The accelerating availability of molecular sequences, particularly the sequences of entire genomes, has transformed both the theory and practice of experimental biology. Where once biochemists characterized proteins by their diverse activities and abundances, and geneticists characterized genes by the phenotypes of their mutations, all biologists now acknowledge that there is likely to be a single limited universe of genes and proteins, many of which are conserved in most or all living cells. This recognition has fuelled a grand unification of biology; the information about the shared genes and proteins contributes to our understanding of all the diverse organisms that share them. Knowledge of the biological role of such a shared protein in one organism can certainly illuminate, and often provide strong inference of, its role in other organisms.

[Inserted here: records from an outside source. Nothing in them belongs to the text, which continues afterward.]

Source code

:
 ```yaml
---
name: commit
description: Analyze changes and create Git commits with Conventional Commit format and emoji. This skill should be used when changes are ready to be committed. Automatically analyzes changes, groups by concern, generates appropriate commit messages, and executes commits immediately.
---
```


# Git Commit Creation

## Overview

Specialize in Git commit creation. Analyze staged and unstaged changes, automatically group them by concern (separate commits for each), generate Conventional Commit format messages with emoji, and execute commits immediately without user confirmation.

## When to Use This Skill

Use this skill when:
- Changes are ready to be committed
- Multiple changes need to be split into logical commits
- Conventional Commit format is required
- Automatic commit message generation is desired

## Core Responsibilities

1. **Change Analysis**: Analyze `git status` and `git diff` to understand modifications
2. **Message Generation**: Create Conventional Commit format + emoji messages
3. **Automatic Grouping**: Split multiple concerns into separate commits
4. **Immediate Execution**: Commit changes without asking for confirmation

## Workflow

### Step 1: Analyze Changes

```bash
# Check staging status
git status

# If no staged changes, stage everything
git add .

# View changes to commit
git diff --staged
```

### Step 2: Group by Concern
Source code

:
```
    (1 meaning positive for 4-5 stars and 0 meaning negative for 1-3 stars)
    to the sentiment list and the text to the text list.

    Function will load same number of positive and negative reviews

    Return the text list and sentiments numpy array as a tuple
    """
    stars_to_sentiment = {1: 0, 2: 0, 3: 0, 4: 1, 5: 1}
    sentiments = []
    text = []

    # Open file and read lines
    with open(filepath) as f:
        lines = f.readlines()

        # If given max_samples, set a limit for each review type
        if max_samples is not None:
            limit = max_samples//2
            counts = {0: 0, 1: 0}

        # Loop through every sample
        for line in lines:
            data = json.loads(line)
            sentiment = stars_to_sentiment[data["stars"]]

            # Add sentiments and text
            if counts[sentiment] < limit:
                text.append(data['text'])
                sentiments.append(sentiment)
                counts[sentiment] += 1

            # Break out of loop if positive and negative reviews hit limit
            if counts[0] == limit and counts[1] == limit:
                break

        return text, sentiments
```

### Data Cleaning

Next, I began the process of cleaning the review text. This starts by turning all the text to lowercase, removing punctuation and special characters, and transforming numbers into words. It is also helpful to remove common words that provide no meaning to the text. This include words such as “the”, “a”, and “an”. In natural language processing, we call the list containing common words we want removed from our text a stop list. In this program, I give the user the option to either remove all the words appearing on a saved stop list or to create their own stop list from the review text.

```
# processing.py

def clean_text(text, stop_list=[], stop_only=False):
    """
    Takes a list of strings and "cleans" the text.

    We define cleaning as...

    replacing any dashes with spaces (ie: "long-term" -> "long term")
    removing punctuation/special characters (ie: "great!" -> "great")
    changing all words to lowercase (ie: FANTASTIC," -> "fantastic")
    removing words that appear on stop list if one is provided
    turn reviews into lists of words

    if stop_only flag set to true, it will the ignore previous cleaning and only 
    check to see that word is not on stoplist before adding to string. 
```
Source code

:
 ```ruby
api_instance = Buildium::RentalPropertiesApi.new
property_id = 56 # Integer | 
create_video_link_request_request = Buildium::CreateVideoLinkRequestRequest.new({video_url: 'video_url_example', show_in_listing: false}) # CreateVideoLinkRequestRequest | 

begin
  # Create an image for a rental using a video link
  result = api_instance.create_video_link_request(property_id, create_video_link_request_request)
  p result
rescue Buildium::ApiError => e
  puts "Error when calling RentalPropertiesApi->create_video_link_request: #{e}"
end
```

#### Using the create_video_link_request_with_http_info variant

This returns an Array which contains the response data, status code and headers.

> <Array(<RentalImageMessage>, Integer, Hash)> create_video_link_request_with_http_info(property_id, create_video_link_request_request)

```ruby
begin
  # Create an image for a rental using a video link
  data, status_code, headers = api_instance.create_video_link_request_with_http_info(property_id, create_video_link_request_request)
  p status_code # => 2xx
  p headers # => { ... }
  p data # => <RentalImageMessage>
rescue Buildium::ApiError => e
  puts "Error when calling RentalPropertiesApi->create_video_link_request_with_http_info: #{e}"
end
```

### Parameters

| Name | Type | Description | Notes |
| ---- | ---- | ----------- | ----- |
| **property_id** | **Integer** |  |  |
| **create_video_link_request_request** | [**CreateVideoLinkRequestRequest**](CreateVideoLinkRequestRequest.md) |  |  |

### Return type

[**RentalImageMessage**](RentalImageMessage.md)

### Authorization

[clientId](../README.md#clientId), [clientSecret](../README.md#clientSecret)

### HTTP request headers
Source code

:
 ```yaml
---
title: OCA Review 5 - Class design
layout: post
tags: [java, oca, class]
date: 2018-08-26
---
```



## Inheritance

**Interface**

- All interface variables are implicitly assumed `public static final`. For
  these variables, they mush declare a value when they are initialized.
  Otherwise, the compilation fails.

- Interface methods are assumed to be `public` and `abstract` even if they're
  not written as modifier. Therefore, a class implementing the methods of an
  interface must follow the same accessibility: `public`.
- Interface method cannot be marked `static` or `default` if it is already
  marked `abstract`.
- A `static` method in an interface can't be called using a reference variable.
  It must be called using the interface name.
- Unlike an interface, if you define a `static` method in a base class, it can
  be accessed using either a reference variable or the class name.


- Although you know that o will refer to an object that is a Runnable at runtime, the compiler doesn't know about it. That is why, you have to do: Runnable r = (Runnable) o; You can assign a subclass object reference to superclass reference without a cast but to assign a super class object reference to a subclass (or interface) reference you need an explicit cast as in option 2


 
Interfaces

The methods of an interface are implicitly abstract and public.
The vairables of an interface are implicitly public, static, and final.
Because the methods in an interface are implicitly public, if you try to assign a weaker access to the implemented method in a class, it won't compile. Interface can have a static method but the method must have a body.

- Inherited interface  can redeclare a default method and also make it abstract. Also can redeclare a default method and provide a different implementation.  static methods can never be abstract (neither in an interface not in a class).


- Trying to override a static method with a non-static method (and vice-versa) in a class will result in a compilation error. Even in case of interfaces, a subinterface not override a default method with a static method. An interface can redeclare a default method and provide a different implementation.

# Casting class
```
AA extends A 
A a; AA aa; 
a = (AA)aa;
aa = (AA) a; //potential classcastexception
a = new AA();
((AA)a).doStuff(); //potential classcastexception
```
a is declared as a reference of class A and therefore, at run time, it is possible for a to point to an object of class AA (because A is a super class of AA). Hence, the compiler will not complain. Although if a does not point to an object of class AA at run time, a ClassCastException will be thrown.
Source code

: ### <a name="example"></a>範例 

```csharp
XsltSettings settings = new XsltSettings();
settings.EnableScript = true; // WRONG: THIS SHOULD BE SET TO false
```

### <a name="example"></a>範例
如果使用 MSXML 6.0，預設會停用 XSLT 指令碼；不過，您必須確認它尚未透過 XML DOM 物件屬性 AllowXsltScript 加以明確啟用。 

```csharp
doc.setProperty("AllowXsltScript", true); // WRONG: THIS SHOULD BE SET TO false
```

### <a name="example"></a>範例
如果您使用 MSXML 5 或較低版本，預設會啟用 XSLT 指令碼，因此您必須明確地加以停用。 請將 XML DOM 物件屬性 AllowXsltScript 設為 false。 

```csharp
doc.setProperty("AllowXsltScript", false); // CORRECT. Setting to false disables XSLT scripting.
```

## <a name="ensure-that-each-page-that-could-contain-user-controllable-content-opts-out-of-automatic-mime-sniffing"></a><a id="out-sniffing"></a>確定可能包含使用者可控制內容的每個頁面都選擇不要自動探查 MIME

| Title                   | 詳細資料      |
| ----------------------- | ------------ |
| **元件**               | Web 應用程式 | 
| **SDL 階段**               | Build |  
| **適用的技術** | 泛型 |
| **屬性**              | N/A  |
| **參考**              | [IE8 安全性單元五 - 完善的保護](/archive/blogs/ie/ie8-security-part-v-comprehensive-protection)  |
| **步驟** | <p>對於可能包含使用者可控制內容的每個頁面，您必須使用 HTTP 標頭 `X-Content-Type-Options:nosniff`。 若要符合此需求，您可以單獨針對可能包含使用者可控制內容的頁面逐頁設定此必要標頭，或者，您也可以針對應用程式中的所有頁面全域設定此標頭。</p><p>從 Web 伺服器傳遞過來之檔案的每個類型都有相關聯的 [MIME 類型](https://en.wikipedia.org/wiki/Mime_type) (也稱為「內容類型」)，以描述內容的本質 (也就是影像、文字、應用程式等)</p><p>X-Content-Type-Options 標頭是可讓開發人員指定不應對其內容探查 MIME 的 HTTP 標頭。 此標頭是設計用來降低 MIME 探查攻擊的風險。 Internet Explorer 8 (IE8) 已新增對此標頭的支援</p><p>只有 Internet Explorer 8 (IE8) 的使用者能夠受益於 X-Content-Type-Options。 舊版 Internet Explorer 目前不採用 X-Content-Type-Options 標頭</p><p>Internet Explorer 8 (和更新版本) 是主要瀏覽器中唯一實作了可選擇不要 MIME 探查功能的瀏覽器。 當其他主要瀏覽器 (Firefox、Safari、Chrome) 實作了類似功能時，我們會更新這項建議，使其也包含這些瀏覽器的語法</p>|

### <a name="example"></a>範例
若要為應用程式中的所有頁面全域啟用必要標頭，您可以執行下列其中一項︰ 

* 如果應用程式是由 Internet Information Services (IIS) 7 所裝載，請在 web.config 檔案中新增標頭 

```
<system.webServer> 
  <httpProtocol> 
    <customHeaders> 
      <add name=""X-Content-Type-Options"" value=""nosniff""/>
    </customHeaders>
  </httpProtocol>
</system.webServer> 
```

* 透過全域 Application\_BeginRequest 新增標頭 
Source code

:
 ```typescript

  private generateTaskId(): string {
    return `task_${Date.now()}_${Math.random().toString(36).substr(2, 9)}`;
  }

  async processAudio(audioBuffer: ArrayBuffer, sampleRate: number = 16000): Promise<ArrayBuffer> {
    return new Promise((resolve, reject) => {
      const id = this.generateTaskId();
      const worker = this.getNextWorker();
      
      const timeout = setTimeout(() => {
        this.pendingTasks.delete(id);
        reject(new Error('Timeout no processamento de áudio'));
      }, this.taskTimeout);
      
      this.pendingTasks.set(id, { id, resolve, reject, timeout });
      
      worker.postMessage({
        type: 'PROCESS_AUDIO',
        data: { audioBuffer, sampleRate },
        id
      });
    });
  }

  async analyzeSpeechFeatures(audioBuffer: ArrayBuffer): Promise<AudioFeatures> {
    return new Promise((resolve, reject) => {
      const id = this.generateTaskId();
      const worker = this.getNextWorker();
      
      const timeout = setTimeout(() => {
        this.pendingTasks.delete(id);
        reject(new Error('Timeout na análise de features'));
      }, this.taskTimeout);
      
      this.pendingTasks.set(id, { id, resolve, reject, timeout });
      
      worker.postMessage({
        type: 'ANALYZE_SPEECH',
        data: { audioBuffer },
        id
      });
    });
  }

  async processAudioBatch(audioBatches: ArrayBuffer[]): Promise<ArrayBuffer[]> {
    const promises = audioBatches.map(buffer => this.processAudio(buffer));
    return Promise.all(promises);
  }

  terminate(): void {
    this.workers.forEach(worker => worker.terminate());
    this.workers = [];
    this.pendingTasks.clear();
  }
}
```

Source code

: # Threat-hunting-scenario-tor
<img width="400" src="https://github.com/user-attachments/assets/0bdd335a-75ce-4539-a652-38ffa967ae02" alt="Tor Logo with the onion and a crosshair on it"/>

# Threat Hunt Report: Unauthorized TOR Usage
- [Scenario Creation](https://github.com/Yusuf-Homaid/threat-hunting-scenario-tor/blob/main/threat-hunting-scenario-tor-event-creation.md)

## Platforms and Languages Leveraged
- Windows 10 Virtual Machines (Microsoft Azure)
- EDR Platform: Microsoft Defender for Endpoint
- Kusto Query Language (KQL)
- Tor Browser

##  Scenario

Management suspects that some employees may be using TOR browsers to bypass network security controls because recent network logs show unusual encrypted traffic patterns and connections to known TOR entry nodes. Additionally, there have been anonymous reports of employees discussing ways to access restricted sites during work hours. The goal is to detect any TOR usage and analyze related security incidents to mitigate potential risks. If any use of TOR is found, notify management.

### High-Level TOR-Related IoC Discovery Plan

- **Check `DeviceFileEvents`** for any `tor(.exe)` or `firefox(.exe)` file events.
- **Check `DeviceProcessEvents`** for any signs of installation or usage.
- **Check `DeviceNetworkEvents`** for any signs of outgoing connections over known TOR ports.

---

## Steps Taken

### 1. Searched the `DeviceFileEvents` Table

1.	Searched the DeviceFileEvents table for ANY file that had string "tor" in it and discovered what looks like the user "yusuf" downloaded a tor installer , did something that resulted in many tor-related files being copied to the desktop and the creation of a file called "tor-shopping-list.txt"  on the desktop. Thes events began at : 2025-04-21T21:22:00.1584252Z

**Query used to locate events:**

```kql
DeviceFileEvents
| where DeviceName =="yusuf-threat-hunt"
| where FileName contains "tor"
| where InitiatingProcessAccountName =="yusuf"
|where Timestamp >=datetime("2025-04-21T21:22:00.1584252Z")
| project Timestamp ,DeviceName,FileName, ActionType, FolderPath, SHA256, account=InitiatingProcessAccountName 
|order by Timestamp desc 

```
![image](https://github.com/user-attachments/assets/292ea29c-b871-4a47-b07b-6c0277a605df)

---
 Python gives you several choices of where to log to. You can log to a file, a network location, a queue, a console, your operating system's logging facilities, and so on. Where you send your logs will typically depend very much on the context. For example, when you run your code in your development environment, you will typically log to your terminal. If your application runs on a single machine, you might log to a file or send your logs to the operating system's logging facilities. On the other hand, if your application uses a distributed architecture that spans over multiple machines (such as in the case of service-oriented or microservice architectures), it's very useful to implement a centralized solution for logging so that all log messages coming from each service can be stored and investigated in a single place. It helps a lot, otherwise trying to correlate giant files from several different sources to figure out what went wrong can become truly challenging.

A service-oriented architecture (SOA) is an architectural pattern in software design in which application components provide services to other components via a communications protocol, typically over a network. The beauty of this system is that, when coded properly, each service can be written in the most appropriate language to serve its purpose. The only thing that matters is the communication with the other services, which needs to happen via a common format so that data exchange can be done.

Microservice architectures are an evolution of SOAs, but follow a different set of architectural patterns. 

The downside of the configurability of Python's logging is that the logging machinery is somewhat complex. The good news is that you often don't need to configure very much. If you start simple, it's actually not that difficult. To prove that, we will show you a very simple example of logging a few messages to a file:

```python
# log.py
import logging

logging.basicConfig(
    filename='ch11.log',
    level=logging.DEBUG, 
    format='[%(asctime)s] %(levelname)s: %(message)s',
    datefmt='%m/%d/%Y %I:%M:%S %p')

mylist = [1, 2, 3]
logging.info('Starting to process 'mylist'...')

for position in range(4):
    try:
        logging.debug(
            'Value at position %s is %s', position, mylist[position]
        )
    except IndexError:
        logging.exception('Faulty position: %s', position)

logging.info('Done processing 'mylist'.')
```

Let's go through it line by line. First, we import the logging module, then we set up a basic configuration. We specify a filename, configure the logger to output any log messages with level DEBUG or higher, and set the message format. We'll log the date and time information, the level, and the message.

Progress in the way that biologists describe and conceptualize the shared biological elements has not kept pace with sequencing. For the most part, the current systems of nomenclature for genes and their products remain divergent even when the experts appreciate the underlying similarities. Interoperability of genomic databases is limited by this lack of progress, and it is this major obstacle that the Gene Ontology (GO) Consortium was formed to address.